Some St. Mary’s County middle school students will walk farther to catch the bus, sometimes in the dark, during the next school year.
The changes are intended to save money through more efficient bus routes. They were outlined Wednesday but did not require a school board vote because they are essentially just bringing bus runs in line with existing policies.
The policy already states that high school and middle school students may have to walk up to a mile and elementary students up to a half-mile to a bus stop.
In addition, Maryland regulations state that school bus stops should be approximately one-quarter of a mile apart.
The school system’s transportation department this school year changed some high school bus stops, resulting in some students walking up to a mile from their home to catch the bus.
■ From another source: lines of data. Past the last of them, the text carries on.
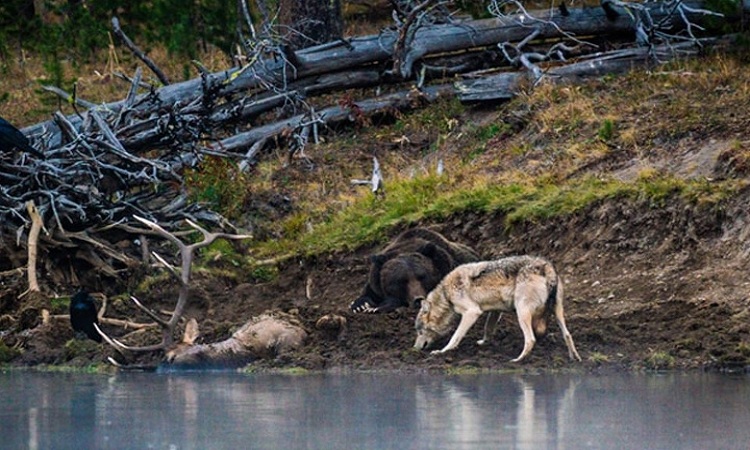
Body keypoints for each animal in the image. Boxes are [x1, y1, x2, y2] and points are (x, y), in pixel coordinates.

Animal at [418, 255, 580, 364]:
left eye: (419, 331)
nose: (416, 348)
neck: (446, 294)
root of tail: (547, 266)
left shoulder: (472, 312)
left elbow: (455, 336)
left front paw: (442, 352)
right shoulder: (495, 311)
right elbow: (488, 329)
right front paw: (484, 342)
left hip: (521, 312)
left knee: (530, 340)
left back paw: (517, 360)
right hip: (558, 312)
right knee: (568, 335)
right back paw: (575, 358)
Last year, school officials said that changes in bus stops for high school students would be followed by middle schools and then elementary schools the following two years.
“Some of the challenges, the same as last year, is we will have a lot of parents” calling in citing their disapproval of the changes, said Jeff Thompson, director of transportation.
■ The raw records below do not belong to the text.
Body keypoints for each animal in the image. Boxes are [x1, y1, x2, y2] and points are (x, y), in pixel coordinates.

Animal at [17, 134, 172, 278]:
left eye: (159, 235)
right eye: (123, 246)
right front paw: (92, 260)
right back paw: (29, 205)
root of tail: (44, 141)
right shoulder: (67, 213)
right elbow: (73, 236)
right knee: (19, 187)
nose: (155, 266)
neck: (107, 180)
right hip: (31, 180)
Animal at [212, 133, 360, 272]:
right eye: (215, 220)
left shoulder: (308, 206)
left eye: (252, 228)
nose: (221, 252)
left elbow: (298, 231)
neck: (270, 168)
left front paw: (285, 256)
He said, though, that the transportation department received fewer calls than he expected at the beginning of the current school year.
School board member Cathy Allen said that while the change to high school bus routes may have been relatively smooth, altering middle school routes starting this summer could cause more resentment because the students are younger and the school day starts early.
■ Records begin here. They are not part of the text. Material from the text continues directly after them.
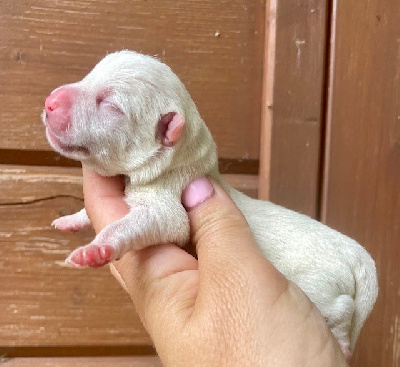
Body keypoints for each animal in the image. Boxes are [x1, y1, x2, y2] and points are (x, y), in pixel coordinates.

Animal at [41, 50, 378, 360]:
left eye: (111, 105)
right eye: (89, 75)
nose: (50, 101)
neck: (186, 158)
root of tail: (357, 255)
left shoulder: (168, 197)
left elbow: (165, 222)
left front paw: (96, 248)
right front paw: (71, 220)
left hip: (320, 285)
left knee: (341, 307)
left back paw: (342, 340)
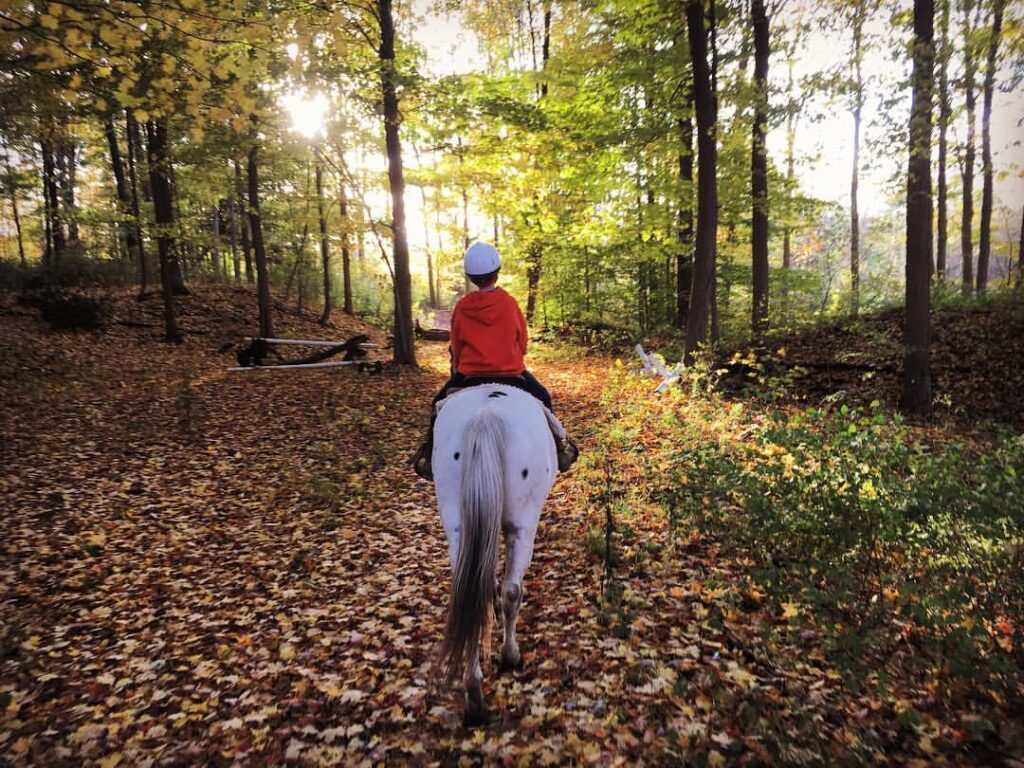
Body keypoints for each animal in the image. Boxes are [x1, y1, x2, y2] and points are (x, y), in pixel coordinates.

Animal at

She said that during much of the year, middle school students catch the bus before sunrise. Classes at three of the four middle schools start at 7:20 a.m.
“This is a concern,” Allen said.
She urged middle school parents to collaborate with other nearby parents to help ensure the safety of their children as they walk along neighborhood roads in the dark.
“We are going to be more cautious when we are evaluating the bus stops” for middle school students, Thompson said.
For the most part, children will not be expected to walk long distances on major roads in the county but instead be expected to gather at bus stops where side roads or developments intersect with the major roads, Thompson said.
Thompson outlined several examples of the potential new bus routes, which would eliminate bus trips down some side roads and save thousands of dollars.
For example, cutting out short runs into the Arrowhead and Maple Run neighborhoods off Indian Bridge Road would cut out 11 miles per day, or about 2,000 miles a year. “That would save us ... about $2,400 a year by doing that [based on $4 per gallon]. And that’s just one small section” along Indian Bridge Road, Thompson said.
In another example, Thompson said the school system could save about $1,600 by eliminating 7.3 miles a day to pick up students down Collinwood Drive or Robert Lacey Road in Abell.
Thompson told the school board that they and all school employees and bus drivers will have to enforce the policies if the changes are to work. There will still be a procedure in place for parents to request changes to bus routes, but there will need to be extenuating circumstances for such exceptions to be granted, he said.
Thompson said last year the changes to high school routes eliminated about 300 miles of bus routes a day and could save $65,000. He estimated elementary school changes, to be put in place in 2013, would save even more. The transportation department has a proposed budget next fiscal year of $15.2 million.
Thompson said he also plans to put to better use a new bus routing system that will assign mileage to bus drivers and calculate more efficient routes.
He said that the public school system does not plan to print bus schedules in The Enterprise newspaper before the start of the school year, as it has in the past, but instead will make routes available to parents only via the school website.